Topic: Genetics and Treatment of Neurofibromatosis Type 1

Neurofibromatosis Type 1 (NF1) ranks among the most common rare disorders, with an incidence of ~1:2500. It is caused by pathogenic variants in the NF1 gene, with its hallmark feature being the development of neurofibromas – tumors originating from nerve sheaths. This tumor formation is closely linked to the inactivation of both NF1 alleles, which designates NF1 as a tumor suppressor gene. The consequences of NF1 loss extend across a wide spectrum of cell types and tissues, exhibiting significant variability among patients, even within the same family.
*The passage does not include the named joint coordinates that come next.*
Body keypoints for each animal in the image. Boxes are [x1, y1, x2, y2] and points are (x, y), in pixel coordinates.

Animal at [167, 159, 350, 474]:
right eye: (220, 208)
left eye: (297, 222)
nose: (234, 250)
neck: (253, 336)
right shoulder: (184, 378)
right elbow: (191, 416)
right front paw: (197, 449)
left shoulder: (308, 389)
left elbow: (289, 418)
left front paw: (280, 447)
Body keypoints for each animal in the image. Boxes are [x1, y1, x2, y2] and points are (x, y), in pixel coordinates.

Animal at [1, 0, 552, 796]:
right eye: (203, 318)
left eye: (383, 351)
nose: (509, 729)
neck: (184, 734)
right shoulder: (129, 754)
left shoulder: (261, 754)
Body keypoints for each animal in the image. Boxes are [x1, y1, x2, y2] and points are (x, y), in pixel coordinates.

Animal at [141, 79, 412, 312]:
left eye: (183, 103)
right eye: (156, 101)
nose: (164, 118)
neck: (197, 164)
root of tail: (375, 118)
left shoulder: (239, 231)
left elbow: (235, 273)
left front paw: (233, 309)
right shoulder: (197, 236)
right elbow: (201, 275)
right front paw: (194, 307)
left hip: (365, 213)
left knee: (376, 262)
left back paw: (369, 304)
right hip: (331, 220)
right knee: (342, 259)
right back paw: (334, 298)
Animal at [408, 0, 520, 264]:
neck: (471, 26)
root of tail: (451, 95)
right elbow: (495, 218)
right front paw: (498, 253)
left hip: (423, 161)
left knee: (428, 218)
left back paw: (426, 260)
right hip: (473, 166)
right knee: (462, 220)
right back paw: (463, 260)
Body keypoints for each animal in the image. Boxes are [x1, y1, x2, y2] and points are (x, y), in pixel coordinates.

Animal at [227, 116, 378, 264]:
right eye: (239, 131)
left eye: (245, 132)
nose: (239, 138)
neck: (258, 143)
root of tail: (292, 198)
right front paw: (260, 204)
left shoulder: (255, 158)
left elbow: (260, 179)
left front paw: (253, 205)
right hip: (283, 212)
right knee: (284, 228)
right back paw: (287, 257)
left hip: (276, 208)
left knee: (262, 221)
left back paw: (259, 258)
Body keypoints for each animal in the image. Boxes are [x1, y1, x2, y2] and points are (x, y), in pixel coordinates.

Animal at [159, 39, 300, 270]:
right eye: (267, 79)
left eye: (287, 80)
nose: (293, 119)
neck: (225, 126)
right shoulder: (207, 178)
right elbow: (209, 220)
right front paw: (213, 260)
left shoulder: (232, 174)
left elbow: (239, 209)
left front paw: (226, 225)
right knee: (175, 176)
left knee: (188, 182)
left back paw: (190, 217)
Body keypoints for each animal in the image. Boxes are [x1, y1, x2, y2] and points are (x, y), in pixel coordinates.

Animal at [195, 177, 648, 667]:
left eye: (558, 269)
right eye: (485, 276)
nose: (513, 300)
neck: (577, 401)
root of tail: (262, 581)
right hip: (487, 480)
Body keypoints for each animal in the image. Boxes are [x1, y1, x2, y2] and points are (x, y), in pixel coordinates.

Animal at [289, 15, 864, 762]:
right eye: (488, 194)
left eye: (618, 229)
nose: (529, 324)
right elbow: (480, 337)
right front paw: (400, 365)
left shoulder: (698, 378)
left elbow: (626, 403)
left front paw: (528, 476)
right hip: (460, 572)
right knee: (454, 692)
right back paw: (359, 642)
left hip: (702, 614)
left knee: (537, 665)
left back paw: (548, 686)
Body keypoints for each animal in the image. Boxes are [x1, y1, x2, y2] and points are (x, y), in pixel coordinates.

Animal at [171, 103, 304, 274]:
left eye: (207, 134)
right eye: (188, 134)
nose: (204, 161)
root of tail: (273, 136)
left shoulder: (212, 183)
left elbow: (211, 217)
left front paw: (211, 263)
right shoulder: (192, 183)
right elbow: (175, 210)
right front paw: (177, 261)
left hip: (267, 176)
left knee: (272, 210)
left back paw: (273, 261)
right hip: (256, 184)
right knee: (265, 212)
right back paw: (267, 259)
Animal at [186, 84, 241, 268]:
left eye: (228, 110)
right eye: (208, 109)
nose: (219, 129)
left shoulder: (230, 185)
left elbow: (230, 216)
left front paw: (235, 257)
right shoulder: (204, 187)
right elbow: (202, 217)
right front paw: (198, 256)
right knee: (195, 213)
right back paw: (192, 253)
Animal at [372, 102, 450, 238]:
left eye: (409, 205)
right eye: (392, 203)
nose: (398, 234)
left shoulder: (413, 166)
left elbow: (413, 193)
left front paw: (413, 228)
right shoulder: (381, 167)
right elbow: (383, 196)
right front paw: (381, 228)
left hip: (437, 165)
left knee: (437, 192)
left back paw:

Despite the discovery of the NF1 gene more than 30 years ago, our understanding of the function of its product, neurofibromin, remains incomplete. Presently, only one therapeutic option is available for the treatment of plexiform tumors, leaving a pressing need for additional therapies spanning various indications. This Special Issue is focused on exploring molecular genetics and the development of therapeutics for NF1. We anticipate a diverse range of articles, including the following topics: 

● Molecular basis of phenotypes (including non-tumor phenotypes); 

● Molecular genetics;

● Structure/function;

● Genotype-phenotype correlations;

● Tumor microenvironment;

● Omics studies;

● Protein interactors; 

● Functions outside of Ras;

● Preclinical models including cell lines and animals (mouse, rat, pig, non-human primate) or organoids;

● Preclinical and clinical studies;

● Development of novel treatments for tumor and non-tumor manifestations.